Анна Андреевна читает сейчас «Королей и капусту» О. Генри и однотомник Саши Черного230
. Говорит:– Очень интересно впервые читать Черного подряд. Вы заметили, что с ними со всеми происходит в эмиграции? Пока Саша Черный жил в Петербурге, хуже города и на свете не было. Пошлость, мещанство, смрад. Он уехал. И оказалось, что Петербург – это рай. Нету ни Парижа, ни Средиземного моря – один Петербург прекрасен.
Вдруг она перебила себя;
– Что скажете о Борисе Леонидовиче?
Я сказала правду. Я решила: раз у нее не инфаркт, можно сказать. И должно.
В эту минуту явились новые посетители: Эдик Бабаев и молодая быстроглазая дама, дочь Шкловского.
Я ушла.
Мне сказала об этом наша Марина: позвонила утром с дачи в город.
Деду они не говорят, ждут меня.
Я поехала. В Переделкино, где уже нет Пастернака.

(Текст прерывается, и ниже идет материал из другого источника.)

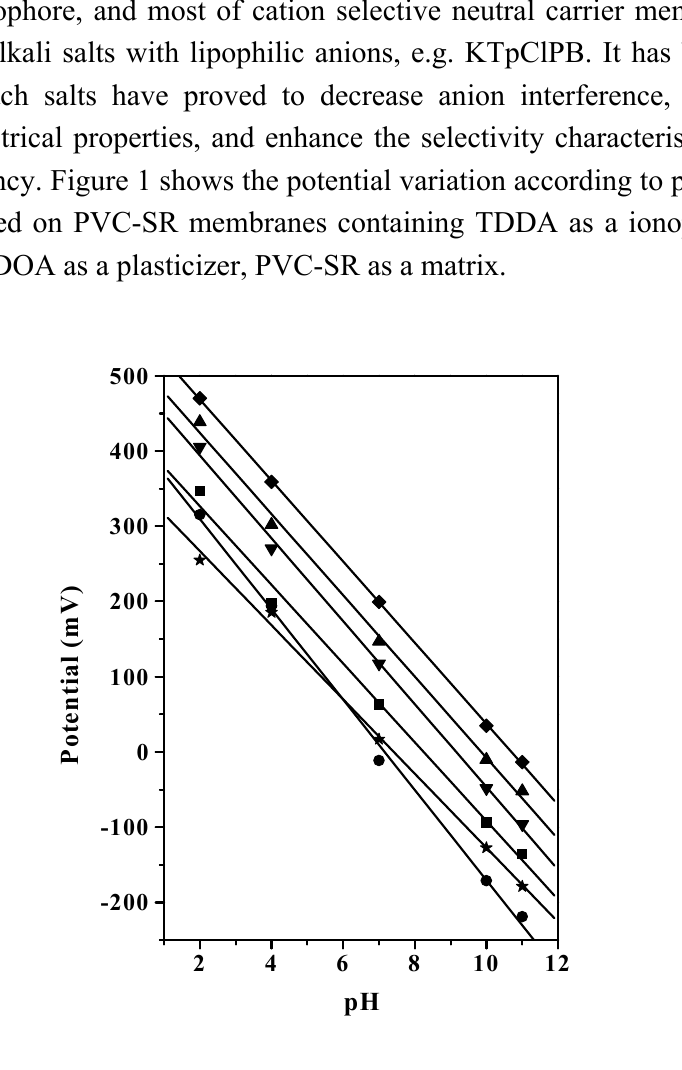
Figure 1 . Calibration curves for the PVC-SR membrane electrodes. ■ PVC ▲ 5.0 wt %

В Переделкино, которое будет носить его имя.
Дед впервые решился встать с постели и переселиться работать на балкон.
Сидит в кресле, укутанный по пояс пледом, и пишет на дощечке.
Когда я вошла, он не сразу услышал – сидел, опустив бумагу на колено и вглядываясь в любимую березу со скворечником.

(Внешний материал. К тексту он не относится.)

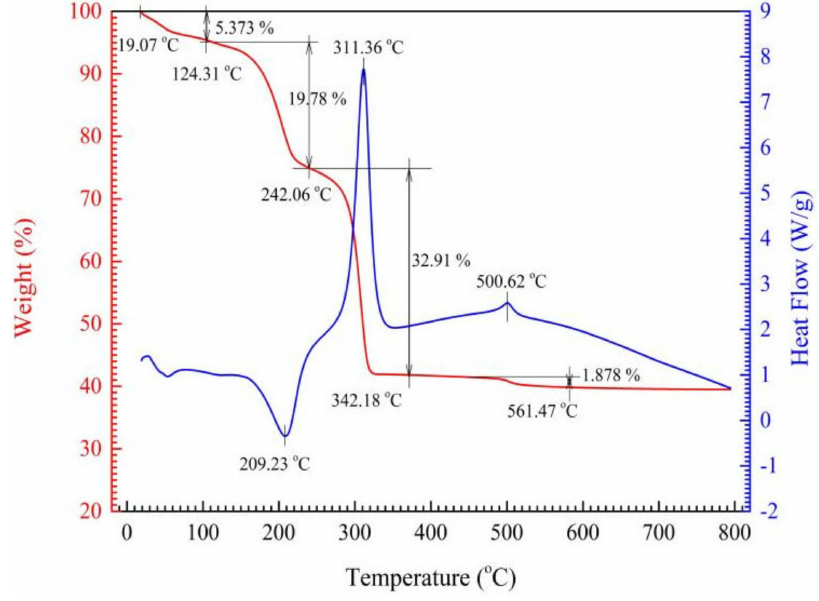
Figure 2. TG and DSC curves of S1 ceramic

Он всегда выискивает на ее стволе следующую свою строку.
Поморщился с досадой: я прервала строку.
– Ну, что ты?
Я взяла стул, села напротив.
– Несчастье, Дед.
И выговорила.
Совершая эту жестокую операцию, я видела ясно, при ярком свете солнца, какой он старый, как отекло лицо, какие синие губы, как он горбится в кресле. Маленький старичок. Только руки прежние, молодые, куоккальские. Но руки дрожат.
Он всхлипнул – без слез – и попросил принести из кабинета бумагу и конверт: письмо Зинаиде Николаевне.

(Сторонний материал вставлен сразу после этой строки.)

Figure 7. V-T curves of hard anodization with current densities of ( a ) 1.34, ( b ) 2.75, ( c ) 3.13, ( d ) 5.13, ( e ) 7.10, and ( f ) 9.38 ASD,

Я принесла. Хотела остаться возле, но он не позволил.
– Иди, иди, я сам.
Я спустилась в сад, нарезала вишневых веток – целую охапку – и снова поднялась к Деду: за письмом.
Он уже был выпрямившийся. Расспросил меня о болезни, о последних днях Бориса Леонидовича. Я рассказала то немногое, что знала от Асмуса.
Взяла письмо, цветущую охапку – и туда.
На пастернаковской дороге (которая, смеху ради, называется «улицей Павленко») я встретила Веру Васильевну[338]
. Пошли вместе.Пустая дорога. Яркое солнце. Жара.
Ворота распахнуты настежь. Бездомье, ничейность, брошенность, осиротелость.
Пустыня двора залита солнцем.
Нас облаяли две собаки: одна маленькая, другая большая.
Мы вошли в дом через левое крыльцо, никого не встретив. Постояли в прихожей. Ни звука, ни голоса.
На полу ведро с водой, и в нем гладиолусы. Направо, в спокойной столовой, на столе, большая ваза с цветами.
Я толкнула дверь в комнату налево – в ту самую, где я говорила с ним в день исключения из Союза.
Оглядевшись, не сразу поняла: это он лежит на узкой раскладушке, слева у стены, укрытый простыней.
Вера Васильевна откинула простыню.
Лицо искажено. Уста запали. И глаза. Глубоко подо лбом темные, черные, округлые веки.
Я начала укладывать вдоль тела ветви. Но тут вошла Берта Яковлевна Сельвинская и очень громко сказала нам, что класть цветы сейчас нельзя и открывать лицо нельзя. Засунула мои веточки в ведро у двери.
Я передала ей письмо для Зинаиды Николаевны, и мы ушли.
Двор был по-прежнему пуст, но на дороге уже началось шевеление. Кто-то топтался у ворот, кто-то что-то фотографировал. Видела я только двоих, но спиною чувствовала – как тогда! – что и поле, и дорога простреливаются незримыми взглядами.